Thursday, May 20, 2010

Obligation

Obligation:  The act of binding oneself by a social, legal, or moral tie to someone. (From Wikipedia)

Isn't it funny how even the definition feels heavy and full of pressure?  It says, act of binding "oneself".  That means I have chosen to be tie myself to the people and things to whom I feel obligated.  My choice!

So why, may I ask, would I choose this for myself?

Feellings of guilt & shame perhaps?  The aim to be a "good" person?  Because I want everyone to like me?  Because I happened to pick up the phone when I shouldn't have?   What is it that I am trying to make up for?  Why can't I just say no and do those things that I truly WANT to do?

There is a list of things that I do each day that I don't necessarily want to do.
  • Dinner with a draining friend.
  • Calling an acquaintance.
  • Staying to take care of my nieces.  
  • Driving to check on my mom.  
Instead of standing my ground, I relapse, finding myself obligated because I say yes too easy.  It is a jail, locking me into activities and time that I should be spending on myself.  However, have you ever felt SELFISH for saying no?  That's what I feel I think.  That I have no right to say NO to people.  That I owe my time and myself to others for past sins and to pay others back for the things they have done for me in my life.  But, I can't do this anymore.
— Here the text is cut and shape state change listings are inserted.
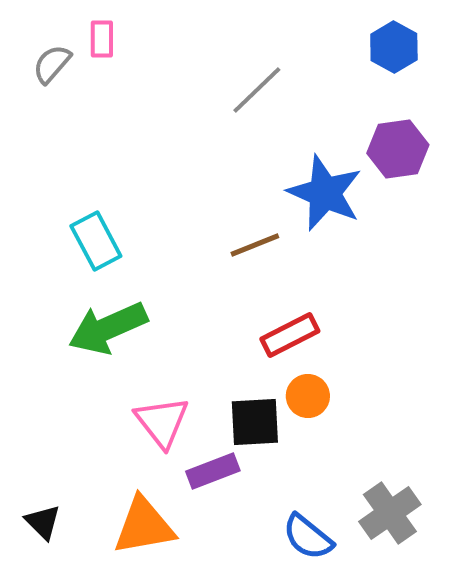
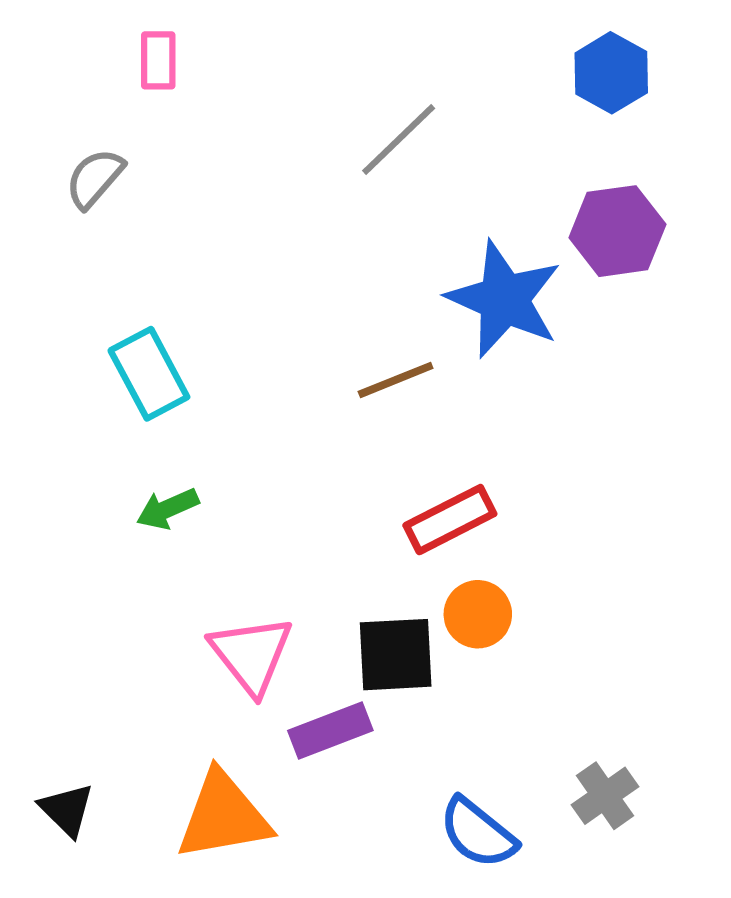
gray semicircle: (52, 64) -> (95, 178), moved
green arrow: (108, 328) -> (168, 509), size x0.5
gray cross: (390, 513) -> (605, 796), size x0.7

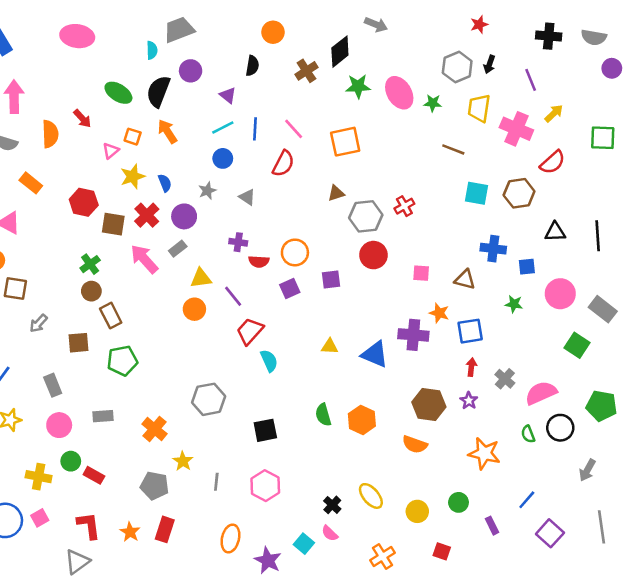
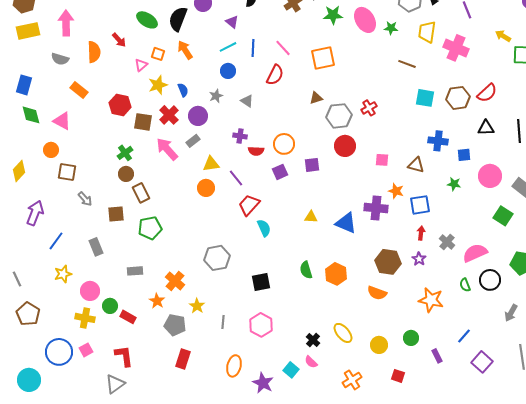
yellow arrow: (554, 113) -> (503, 36), moved, turned -105
red semicircle: (553, 162) -> (487, 93), moved
gray arrow: (39, 323) -> (85, 199), turned -84
pink circle: (59, 425) -> (90, 291), moved
orange star: (130, 532) -> (157, 301), moved

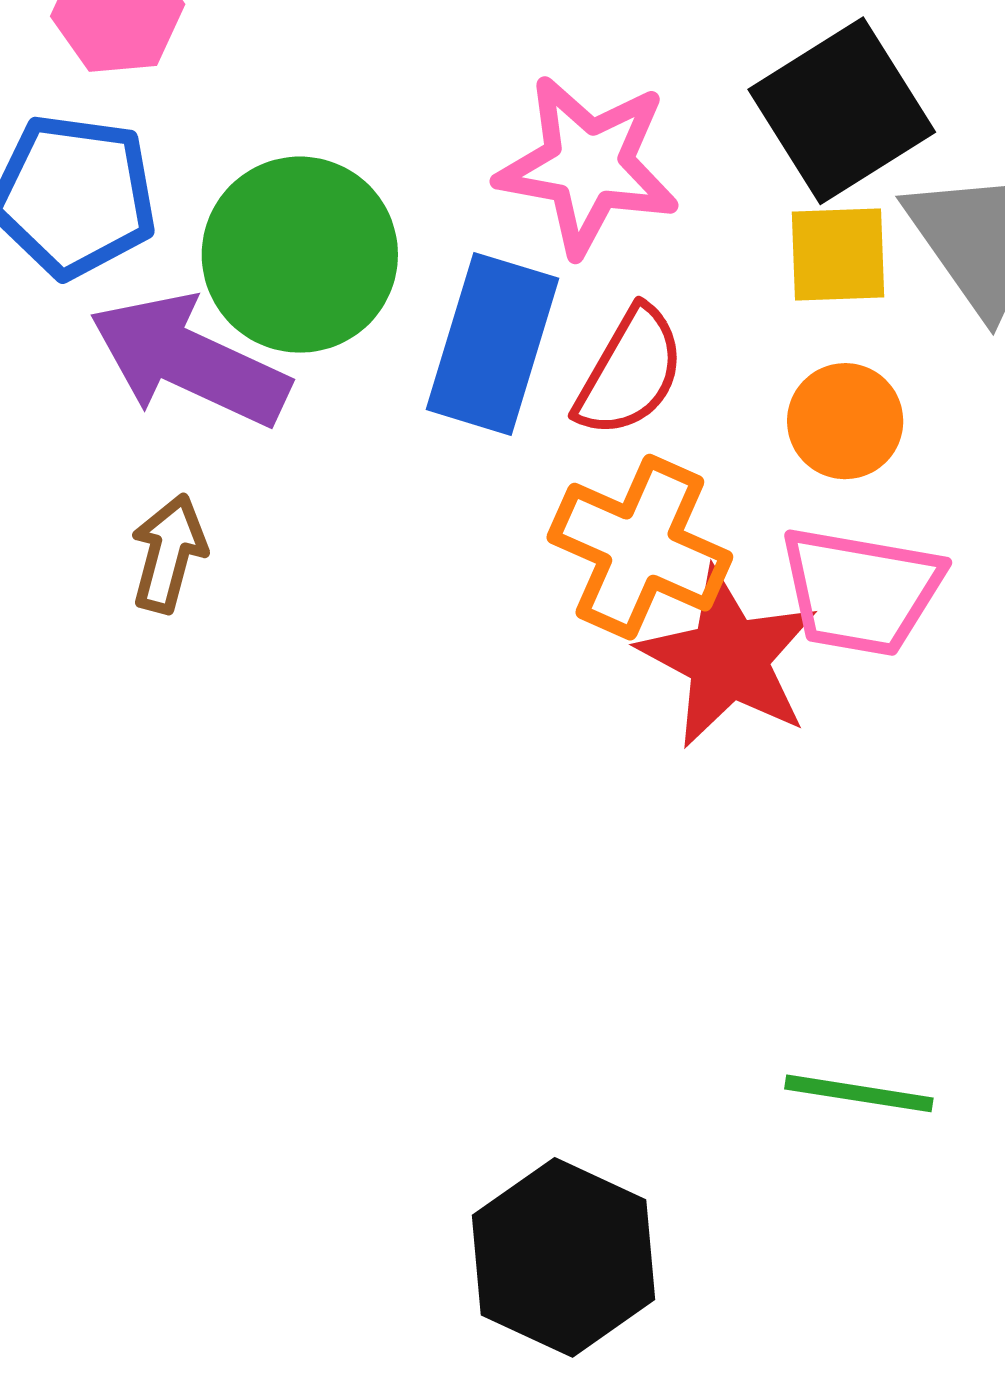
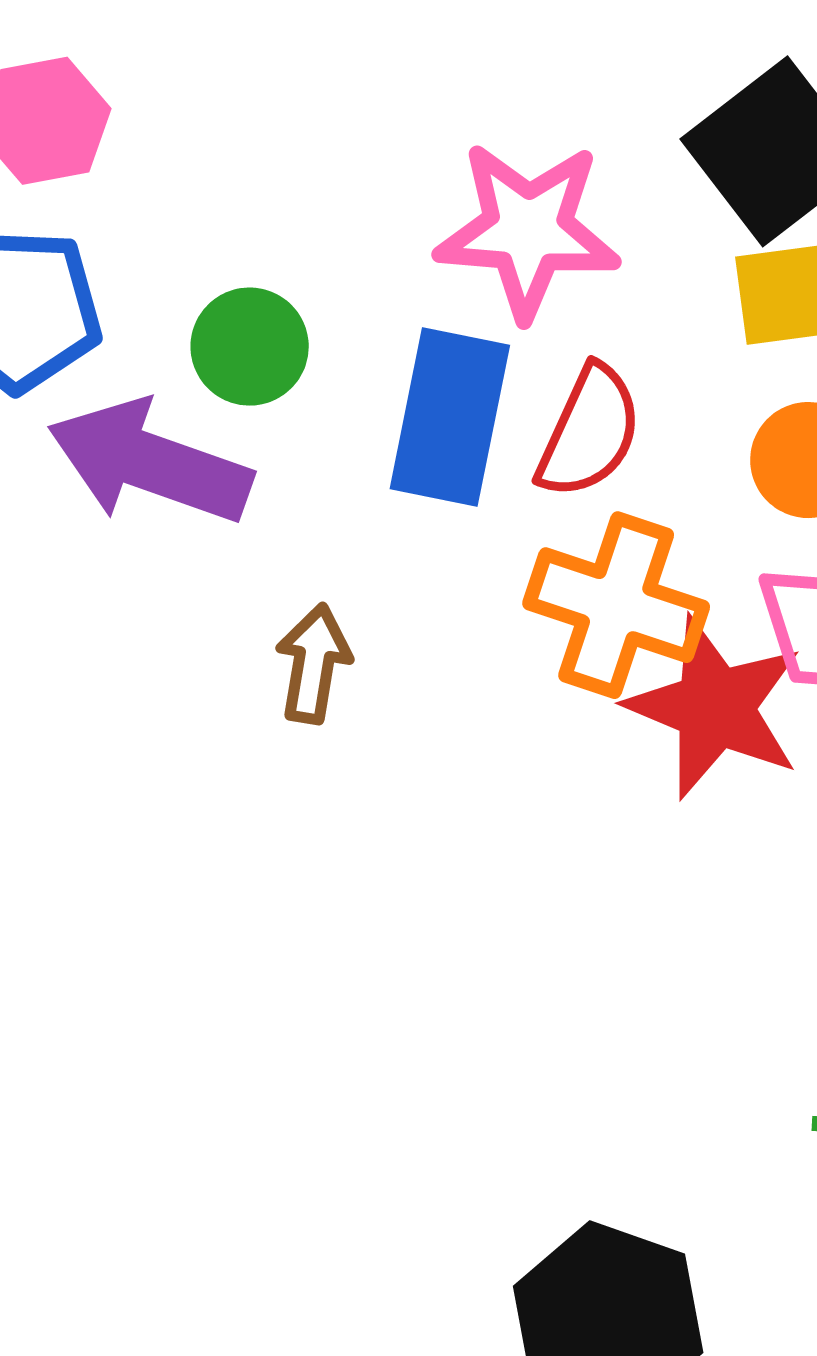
green circle: (300, 255) -> (250, 347), size x0.6
brown arrow: (169, 553) -> (313, 663), moved

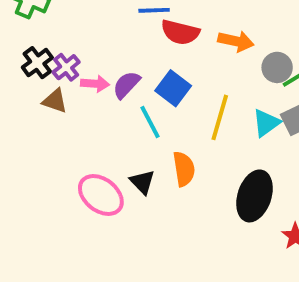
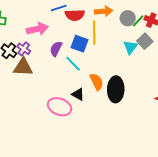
pink arrow: (95, 84) -> (37, 29), moved, size x1.5
brown triangle: (55, 101) -> (23, 67), size x1.5
yellow line: (220, 117) -> (94, 33), moved
black ellipse: (255, 196) -> (116, 89), moved

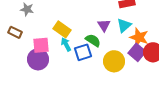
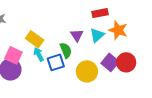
orange star: (139, 37) -> (118, 30), moved
green semicircle: (93, 40) -> (66, 50), turned 35
pink square: (41, 45) -> (13, 55), turned 30

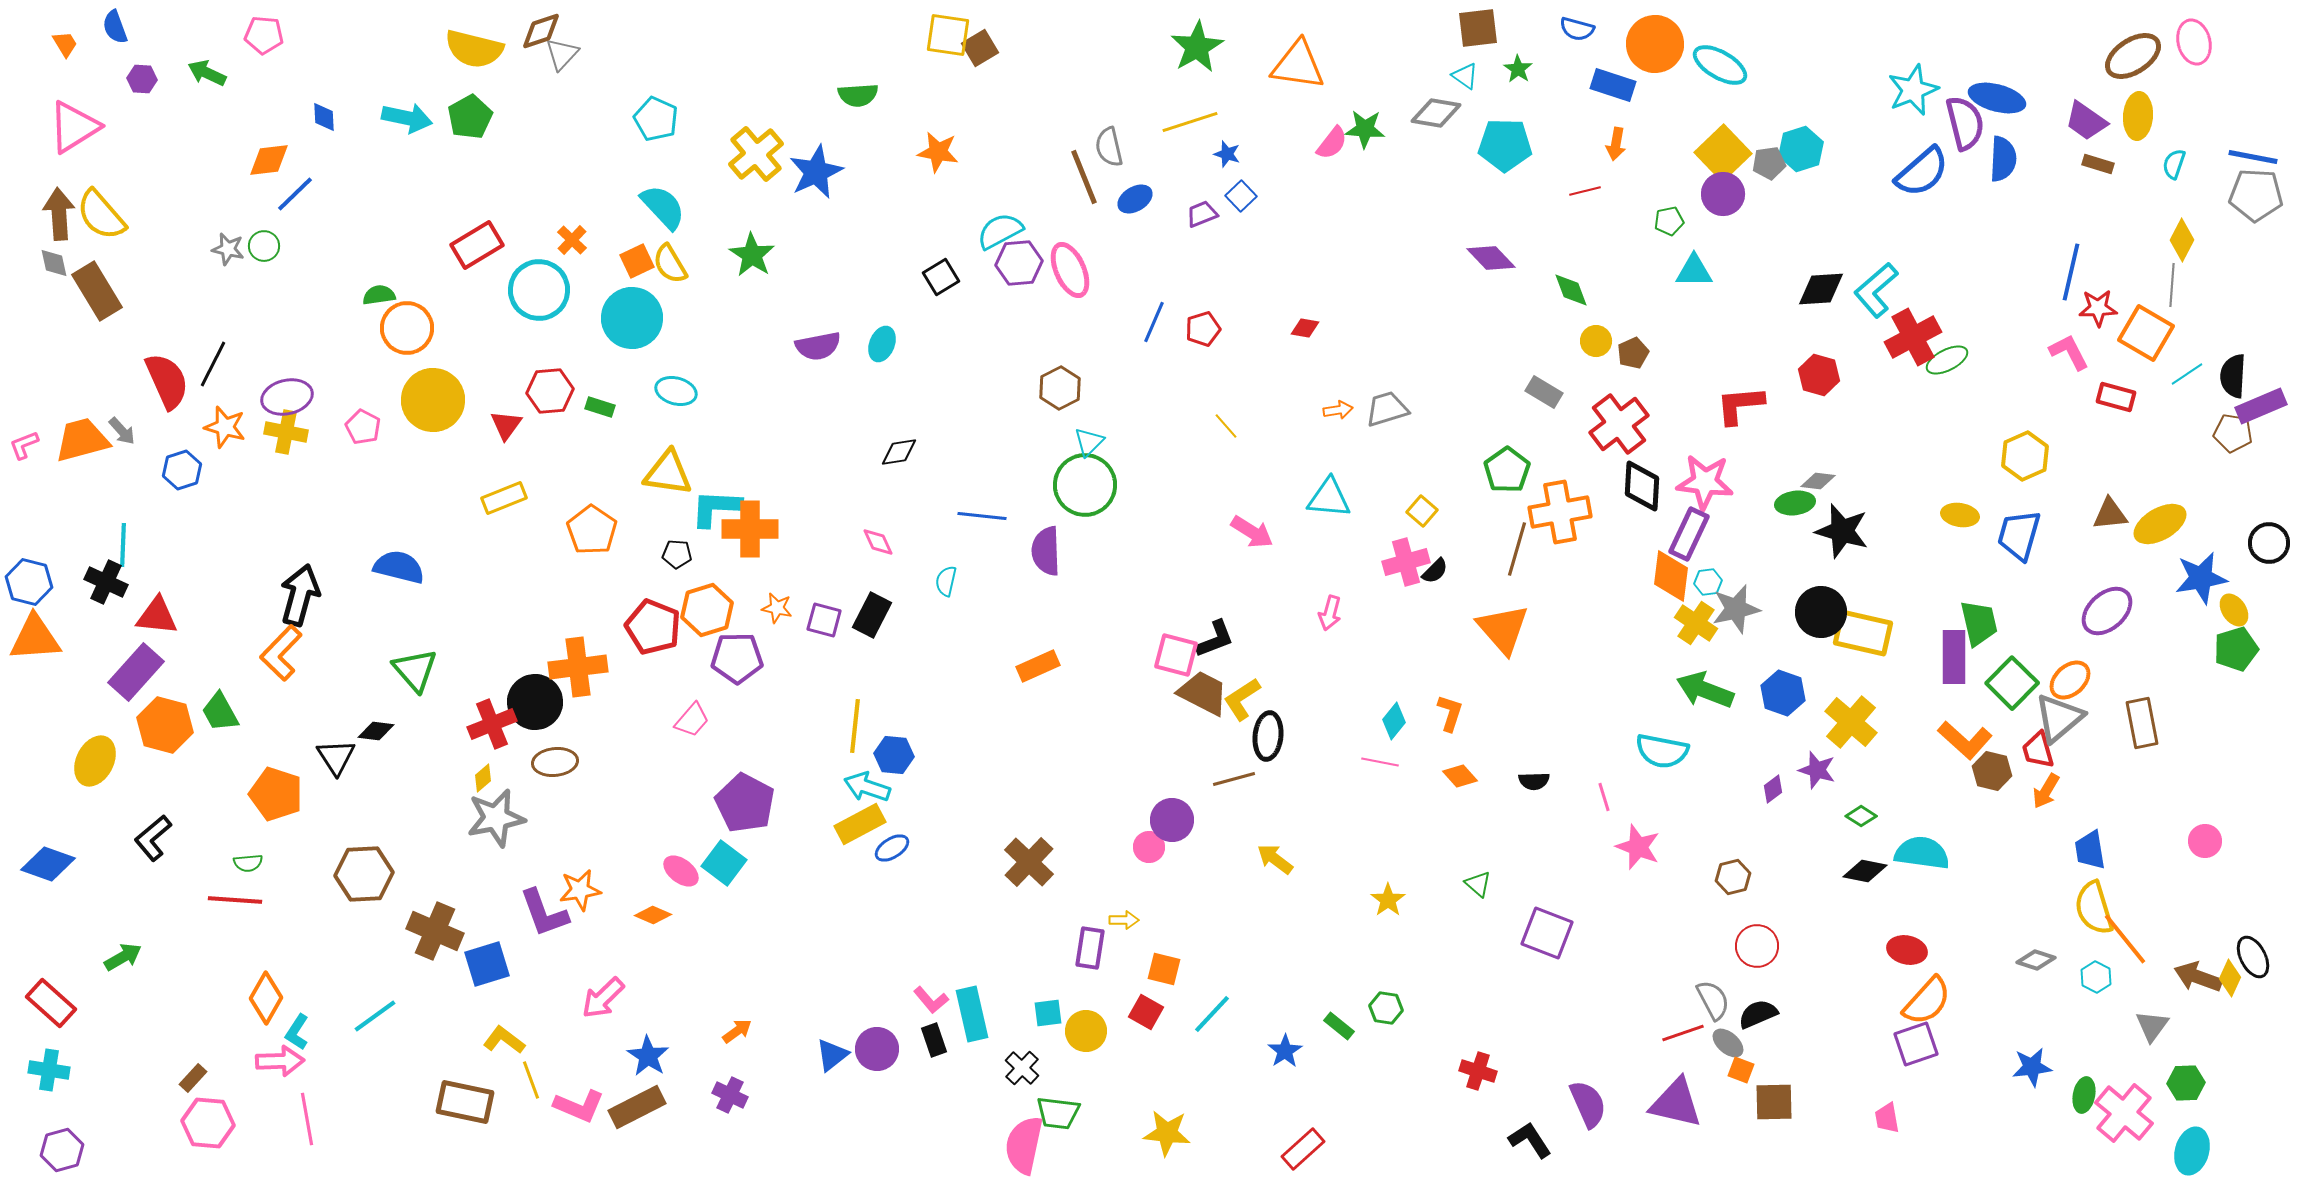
This is my friend Karen.  She has always been a free spirit. 
Here she is floating off the ground because she is very clear about what she can & cannot do for others in her life.  I want to be like Karen.  She is free!

That is my dream for myself.   I want to fly.  It all starts with honesty and the word No.  I'd be interested to know if you've had this difficulty in life.  What did you do to reduce your obligation to others and listen more to the obligation you've made with yourself?